Он заговорил со мной без приглашения, отметив мое приподнятое настроение; не укрылось от него и то, какие взгляды я бросал на крылечки с железными поручнями и на двери с дверными молоточками, поскольку в лучах неяркого света, струившегося из горящего окна, меня было хорошо видно. Мне же разглядеть его лицо не удалось, ибо он стоял в тени, да к тому же был в старомодной широкополой шляпе, которая отлично сочеталась с не менее старомодным плащом. Еще до того, как он обратился ко мне, я ощутил беспокойство. Невероятно худой, он больше смахивал на призрака, чем на живого человека, и голос у него был какой-то загробный, тихий, еле слышный, будто исходил не изнутри, а рождался прямо на губах. Он сказал, что уже несколько раз видел меня во время моих прогулок и пришел к выводу, что своей любовью к древним руинам я напоминаю ему его самого. Потом он спросил, не буду ли я возражать против компании сведущего в этих делах человека, который способен дать мне куда больше информации, чем новичок вроде меня сможет получить самостоятельно?

Пока он говорил, желтый лучик света из одинокого чердачного окошка упал ему на лицо, и за это короткое мгновение я сумел его рассмотреть. Удивительно было встретить в таком месте человека преклонного возраста столь благородной, утонченной, даже красивой наружности. Его лицо понравилось мне, но одновременно что-то неуловимое в нем встревожило меня: возможно, оно было чересчур бледным, или чрезмерно бесстрастным, или слишком контрастировало с окружающей обстановкой, и это не позволяло мне чувствовать себя легко и спокойно.

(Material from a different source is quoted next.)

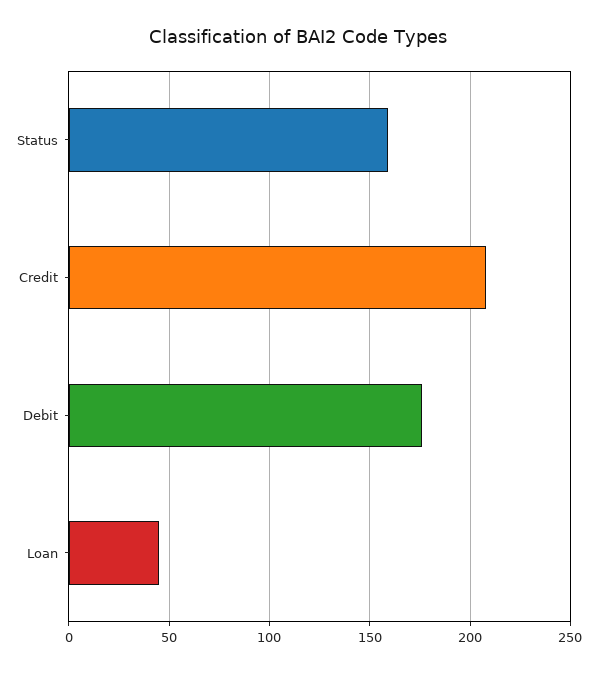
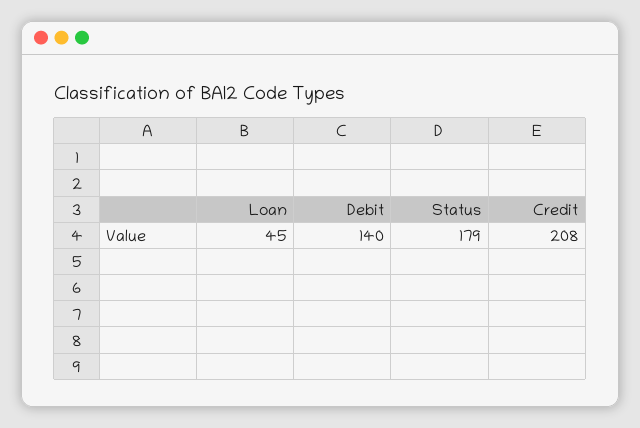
Status: 160 -> 179
Debit: 175 -> 140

И все же я последовал за ним, ибо в те тоскливые дни лишь поиски радующих глаз древностей и прикосновение к тайнам поддерживали жизнь в моей душе, и я счел щедрым подарком Судьбы нежданного спутника, чьи изыскания, несомненно, превосходили мои.

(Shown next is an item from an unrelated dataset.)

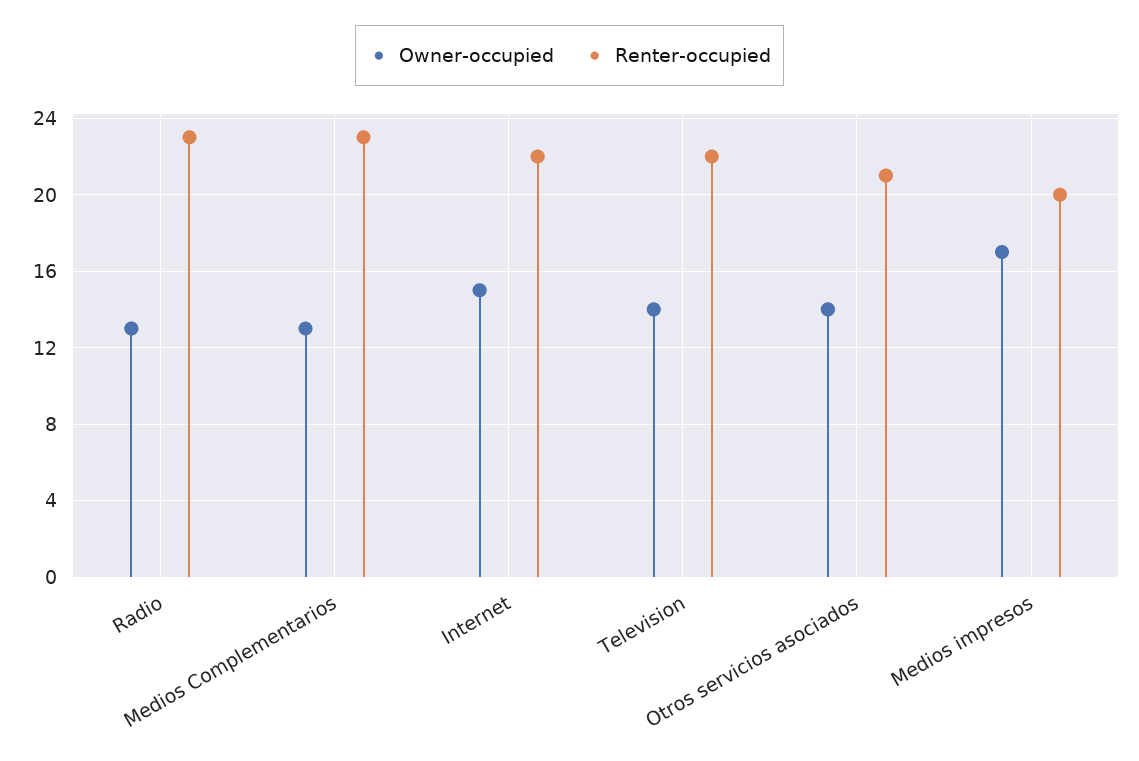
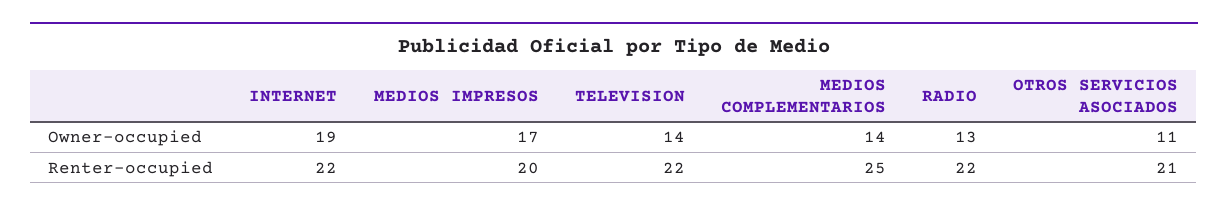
Renter-occupied, Radio: 23 -> 22
Owner-occupied, Medios Complementarios: 13 -> 14
Renter-occupied, Medios Complementarios: 23 -> 25
Owner-occupied, Internet: 15 -> 19
Owner-occupied, Otros servicios asociados: 14 -> 11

Видимо, ночь располагала моего провожатого к тишине, и почти час он молча вел меня вперед, лишь изредка коротко комментируя какие-то достопамятные имена или даты либо негромким возгласом направляя в нужную сторону, но чаще указывал мне, куда идти, жестами, когда мы протискивались в узкие проходы, крались на цыпочках по темным коридорам, карабкались на кирпичные стены, долго ползли на четвереньках по длинному извилистому каменному туннелю, отчего я потерял всякое представление о нашем местонахождении. Древности, которые мы видели по пути, были изумительны, во всяком случае, так мне казалось в неверном свете; я никогда не забуду шатающиеся ионические колонны, рифленые пилястры, металлическую ограду с венчающими столбы узорными урнами, окна с рельефными перемычками и декоративные фрамуги, которые становились все причудливей по мере того, как мы углублялись в этот неистощимый лабиринт неизвестной старины.